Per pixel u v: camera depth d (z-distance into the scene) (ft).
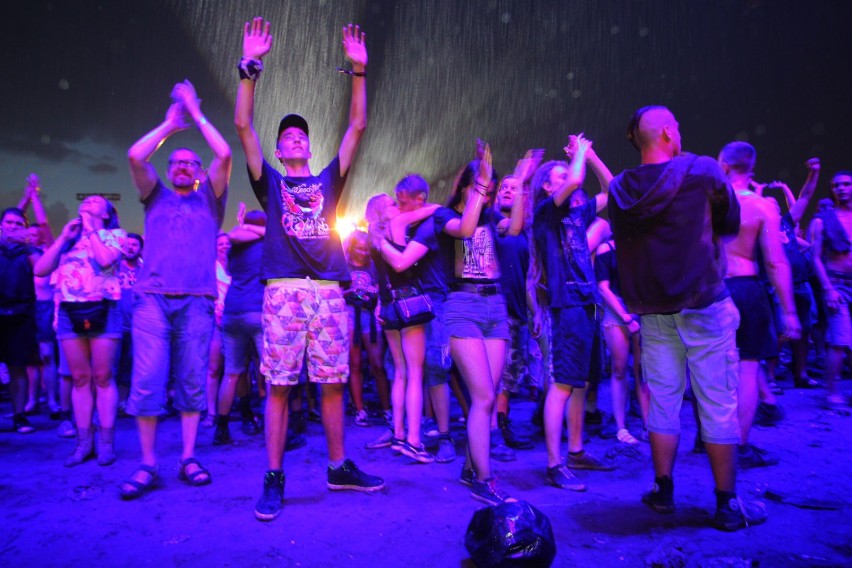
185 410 11.31
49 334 19.61
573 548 7.54
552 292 10.68
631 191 8.59
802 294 20.48
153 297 10.80
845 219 17.13
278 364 9.43
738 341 11.31
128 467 12.46
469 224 9.28
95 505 9.76
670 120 8.93
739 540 7.54
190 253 11.08
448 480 11.13
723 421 8.14
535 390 21.31
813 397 18.35
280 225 9.71
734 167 11.77
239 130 9.36
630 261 8.68
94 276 12.45
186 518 9.04
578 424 11.61
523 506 7.13
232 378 14.60
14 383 16.85
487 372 9.71
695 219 8.18
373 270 18.28
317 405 20.76
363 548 7.70
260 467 12.32
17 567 7.29
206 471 11.12
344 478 10.33
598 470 11.51
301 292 9.62
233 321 14.42
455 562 7.23
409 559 7.32
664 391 8.79
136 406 10.59
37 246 17.92
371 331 17.97
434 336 13.19
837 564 6.73
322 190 9.98
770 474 10.50
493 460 12.65
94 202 12.66
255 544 7.89
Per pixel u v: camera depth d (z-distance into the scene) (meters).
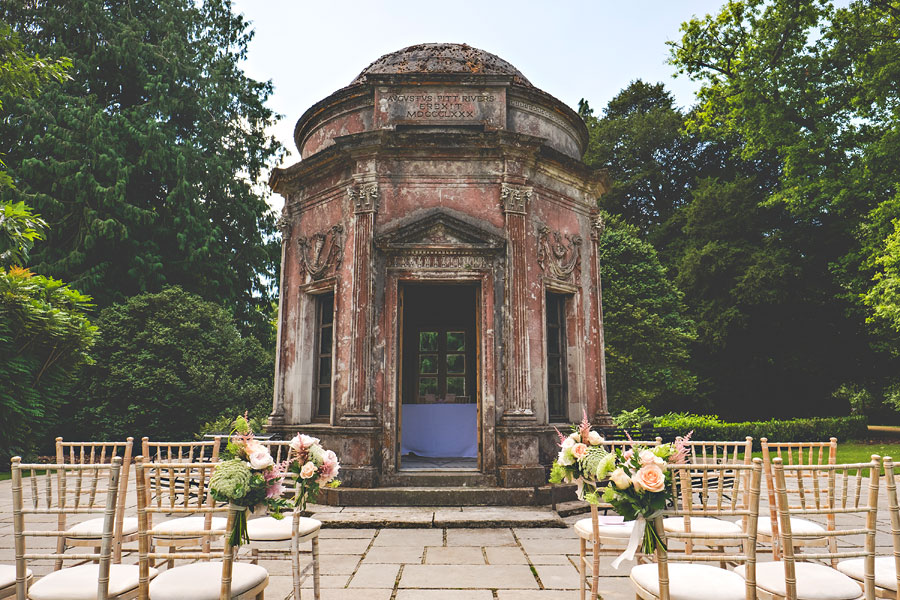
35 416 12.13
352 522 6.68
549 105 9.78
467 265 8.43
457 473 7.99
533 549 5.78
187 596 2.88
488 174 8.79
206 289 19.80
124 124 18.58
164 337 15.38
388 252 8.41
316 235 9.36
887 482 2.86
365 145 8.63
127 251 18.44
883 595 3.06
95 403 15.14
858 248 22.62
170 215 19.38
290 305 9.77
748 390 25.64
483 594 4.42
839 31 18.11
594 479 3.17
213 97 21.09
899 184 17.77
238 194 21.47
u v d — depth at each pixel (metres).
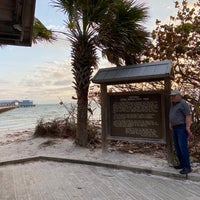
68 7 6.85
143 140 6.03
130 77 5.98
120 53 7.54
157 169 5.16
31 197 4.02
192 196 3.93
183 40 8.31
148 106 6.02
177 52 8.39
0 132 11.85
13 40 4.64
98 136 8.27
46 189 4.37
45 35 8.19
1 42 4.77
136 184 4.56
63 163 6.17
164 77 5.69
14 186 4.54
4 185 4.60
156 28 8.58
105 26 6.94
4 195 4.12
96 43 7.38
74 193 4.17
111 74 6.45
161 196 3.97
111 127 6.58
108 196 4.02
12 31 4.40
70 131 9.06
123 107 6.40
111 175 5.14
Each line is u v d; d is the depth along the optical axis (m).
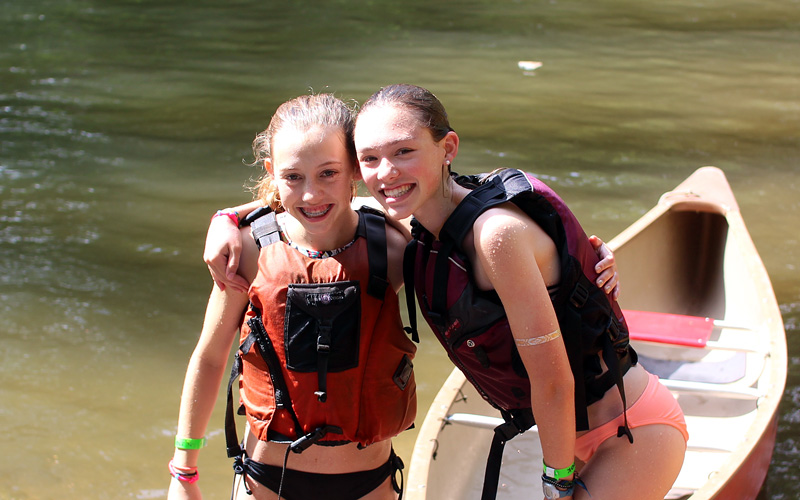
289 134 1.71
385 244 1.83
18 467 3.15
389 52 9.95
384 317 1.83
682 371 3.68
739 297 4.00
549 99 8.16
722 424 3.32
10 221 5.29
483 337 1.75
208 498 3.01
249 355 1.85
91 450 3.27
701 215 4.44
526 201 1.70
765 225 5.36
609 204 5.64
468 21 11.50
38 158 6.42
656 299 4.38
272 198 1.90
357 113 1.83
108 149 6.68
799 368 3.83
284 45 10.30
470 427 2.90
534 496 2.84
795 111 7.83
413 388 1.96
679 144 6.92
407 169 1.66
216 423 3.47
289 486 1.89
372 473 1.93
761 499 3.09
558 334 1.67
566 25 11.30
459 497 2.71
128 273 4.67
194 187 5.92
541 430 1.73
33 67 9.08
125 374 3.76
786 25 11.34
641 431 1.87
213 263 1.82
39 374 3.74
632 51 10.05
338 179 1.74
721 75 9.05
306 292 1.77
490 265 1.64
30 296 4.39
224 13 11.95
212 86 8.55
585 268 1.76
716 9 12.26
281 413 1.83
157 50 9.97
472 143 6.85
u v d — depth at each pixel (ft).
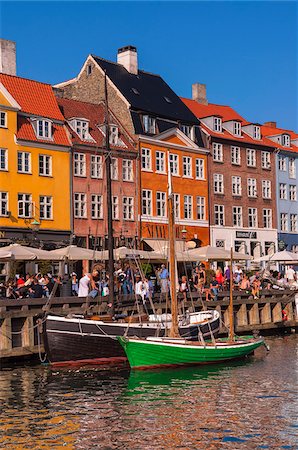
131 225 156.35
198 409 61.16
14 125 135.64
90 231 147.13
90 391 69.05
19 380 74.95
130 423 56.39
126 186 156.15
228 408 61.41
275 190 199.31
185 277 112.57
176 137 170.71
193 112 190.29
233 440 51.44
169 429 54.54
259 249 190.29
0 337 86.84
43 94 148.46
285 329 135.13
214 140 181.37
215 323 96.94
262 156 196.85
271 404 62.90
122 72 171.94
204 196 176.45
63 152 143.84
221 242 179.52
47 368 82.84
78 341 83.30
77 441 51.47
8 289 94.94
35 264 132.36
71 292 104.63
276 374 79.46
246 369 83.30
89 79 169.68
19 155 136.36
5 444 50.70
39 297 94.94
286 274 156.46
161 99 173.99
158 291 121.49
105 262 135.64
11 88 142.82
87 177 148.05
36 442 51.21
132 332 86.53
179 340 83.97
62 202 142.41
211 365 86.07
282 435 52.49
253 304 127.75
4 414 59.16
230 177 184.85
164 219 164.14
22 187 135.64
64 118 149.89
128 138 160.25
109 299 90.94
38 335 87.66
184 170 172.76
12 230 132.16
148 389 70.28
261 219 192.95
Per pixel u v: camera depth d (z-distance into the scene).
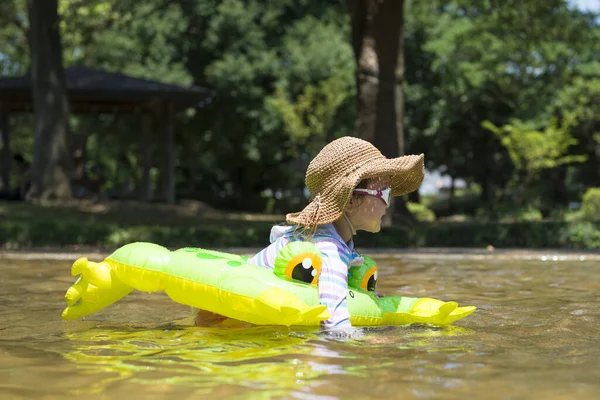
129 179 40.41
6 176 21.77
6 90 20.14
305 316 2.83
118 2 29.44
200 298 3.10
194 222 15.71
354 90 29.09
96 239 10.09
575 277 6.11
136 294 4.56
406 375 2.14
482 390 1.95
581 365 2.29
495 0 17.78
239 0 29.78
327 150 3.36
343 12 31.09
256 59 29.05
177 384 2.05
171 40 29.59
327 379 2.09
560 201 32.25
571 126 28.69
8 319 3.55
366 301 3.22
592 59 29.31
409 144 31.61
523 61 27.39
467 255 8.91
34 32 17.91
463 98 29.06
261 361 2.36
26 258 8.05
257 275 3.07
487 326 3.25
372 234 10.91
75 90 20.00
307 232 3.29
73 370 2.27
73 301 3.40
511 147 25.62
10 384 2.09
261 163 31.66
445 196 46.81
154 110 23.02
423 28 30.59
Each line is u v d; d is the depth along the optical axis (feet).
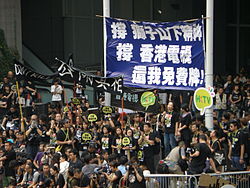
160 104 178.81
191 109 186.39
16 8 233.96
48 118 181.16
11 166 151.43
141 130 155.43
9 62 225.56
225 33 261.85
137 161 130.11
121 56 163.43
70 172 133.49
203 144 130.11
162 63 161.48
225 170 138.10
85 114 173.99
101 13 247.91
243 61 269.64
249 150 143.74
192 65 159.74
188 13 253.03
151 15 253.85
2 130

▶ Try it
Output every entry word for word, but omit the pictures.

▶ Result below
Per pixel u v: camera depth d (z-distance into the scene) (ft).
185 410 11.31
49 334 19.61
573 548 7.54
552 292 10.68
631 191 8.59
802 294 20.48
153 297 10.80
845 219 17.13
278 364 9.43
738 341 11.31
128 467 12.46
469 224 9.28
95 505 9.76
670 120 8.93
739 540 7.54
190 253 11.08
448 480 11.13
723 421 8.14
535 390 21.31
813 397 18.35
280 225 9.71
734 167 11.77
239 130 9.36
630 261 8.68
94 276 12.45
186 518 9.04
578 424 11.61
523 506 7.13
232 378 14.60
14 383 16.85
487 372 9.71
695 219 8.18
373 270 18.28
317 405 20.76
363 548 7.70
260 467 12.32
17 567 7.29
206 471 11.12
344 478 10.33
598 470 11.51
301 292 9.62
233 321 14.42
455 562 7.23
409 559 7.32
664 391 8.79
136 406 10.59
37 246 17.92
371 331 17.97
434 336 13.19
837 564 6.73
322 190 9.98
770 474 10.50
493 460 12.65
94 202 12.66
255 544 7.89
Per pixel u v: camera depth d (z-distance into the scene) (meters).
35 416 12.13
352 522 6.68
549 105 9.78
467 265 8.43
457 473 7.99
533 549 5.78
187 596 2.88
488 174 8.79
206 289 19.80
124 124 18.58
164 337 15.38
388 252 8.41
316 235 9.36
887 482 2.86
365 145 8.63
127 251 18.44
883 595 3.06
95 403 15.14
858 248 22.62
170 215 19.38
290 305 9.77
748 390 25.64
483 594 4.42
839 31 18.11
594 479 3.17
213 97 21.09
899 184 17.77
238 194 21.47
u v d — depth at each pixel (metres).
68 7 6.85
143 140 6.03
130 77 5.98
120 53 7.54
157 169 5.16
31 197 4.02
192 196 3.93
183 40 8.31
148 106 6.02
177 52 8.39
0 132 11.85
13 40 4.64
98 136 8.27
46 189 4.37
45 35 8.19
1 42 4.77
136 184 4.56
63 163 6.17
164 77 5.69
14 186 4.54
4 185 4.60
156 28 8.58
105 26 6.94
4 195 4.12
96 43 7.38
74 193 4.17
111 74 6.45
161 196 3.97
111 127 6.58
108 196 4.02
12 31 4.40
70 131 9.06
123 107 6.40
111 175 5.14
Each line is u v d; d is the depth along the optical axis (m).
289 134 1.71
385 244 1.83
18 467 3.15
389 52 9.95
384 317 1.83
682 371 3.68
739 297 4.00
549 99 8.16
722 424 3.32
10 221 5.29
483 337 1.75
208 498 3.01
249 355 1.85
91 450 3.27
701 215 4.44
526 201 1.70
765 225 5.36
609 204 5.64
468 21 11.50
38 158 6.42
656 299 4.38
272 198 1.90
357 113 1.83
108 149 6.68
799 368 3.83
284 45 10.30
470 427 2.90
534 496 2.84
795 111 7.83
413 388 1.96
679 144 6.92
407 169 1.66
216 423 3.47
289 486 1.89
372 473 1.93
761 499 3.09
558 334 1.67
566 25 11.30
459 497 2.71
128 273 4.67
194 187 5.92
541 430 1.73
33 67 9.08
125 374 3.76
786 25 11.34
641 431 1.87
213 263 1.82
39 374 3.74
632 51 10.05
338 179 1.74
721 75 9.05
306 292 1.77
490 265 1.64
30 296 4.39
224 13 11.95
212 86 8.55
585 268 1.76
716 9 12.26
281 413 1.83
157 50 9.97
472 143 6.85
u v d — depth at each pixel (ft).
131 225 156.35
198 409 61.16
14 125 135.64
90 231 147.13
90 391 69.05
19 380 74.95
130 423 56.39
126 186 156.15
228 408 61.41
275 190 199.31
185 277 112.57
176 137 170.71
193 112 190.29
233 440 51.44
169 429 54.54
259 249 190.29
0 337 86.84
43 94 148.46
285 329 135.13
214 140 181.37
215 323 96.94
262 156 196.85
271 404 62.90
122 72 171.94
204 196 176.45
63 152 143.84
221 242 179.52
47 368 82.84
78 341 83.30
77 441 51.47
8 289 94.94
35 264 132.36
71 292 104.63
276 374 79.46
246 369 83.30
89 79 169.68
19 155 136.36
5 444 50.70
39 297 94.94
286 274 156.46
161 99 173.99
158 291 121.49
105 262 135.64
11 88 142.82
87 177 148.05
36 442 51.21
132 332 86.53
179 340 83.97
62 202 142.41
211 365 86.07
282 435 52.49
253 304 127.75
4 414 59.16
230 177 184.85
164 219 164.14
22 187 135.64
64 118 149.89
128 138 160.25
109 299 90.94
38 335 87.66
184 170 172.76
12 230 132.16
148 389 70.28
261 219 192.95
Per pixel u v: camera depth d (z-distance into the scene).
129 179 40.41
6 176 21.77
6 90 20.14
305 316 2.83
118 2 29.44
200 298 3.10
194 222 15.71
354 90 29.09
96 239 10.09
575 277 6.11
136 294 4.56
406 375 2.14
482 390 1.95
581 365 2.29
495 0 17.78
239 0 29.78
327 150 3.36
343 12 31.09
256 59 29.05
177 384 2.05
171 40 29.59
327 379 2.09
560 201 32.25
571 126 28.69
8 319 3.55
366 301 3.22
592 59 29.31
409 144 31.61
523 61 27.39
467 255 8.91
34 32 17.91
463 98 29.06
261 361 2.36
26 258 8.05
257 275 3.07
487 326 3.25
372 234 10.91
75 90 20.00
307 232 3.29
73 370 2.27
73 301 3.40
511 147 25.62
10 384 2.09
261 163 31.66
445 196 46.81
154 110 23.02
423 28 30.59
Each line is u v d; d is the depth along the optical axis (feet).
160 104 178.81
191 109 186.39
16 8 233.96
48 118 181.16
11 166 151.43
141 130 155.43
9 62 225.56
225 33 261.85
137 161 130.11
121 56 163.43
70 172 133.49
203 144 130.11
162 63 161.48
225 170 138.10
85 114 173.99
101 13 247.91
243 61 269.64
249 150 143.74
192 65 159.74
188 13 253.03
151 15 253.85
2 130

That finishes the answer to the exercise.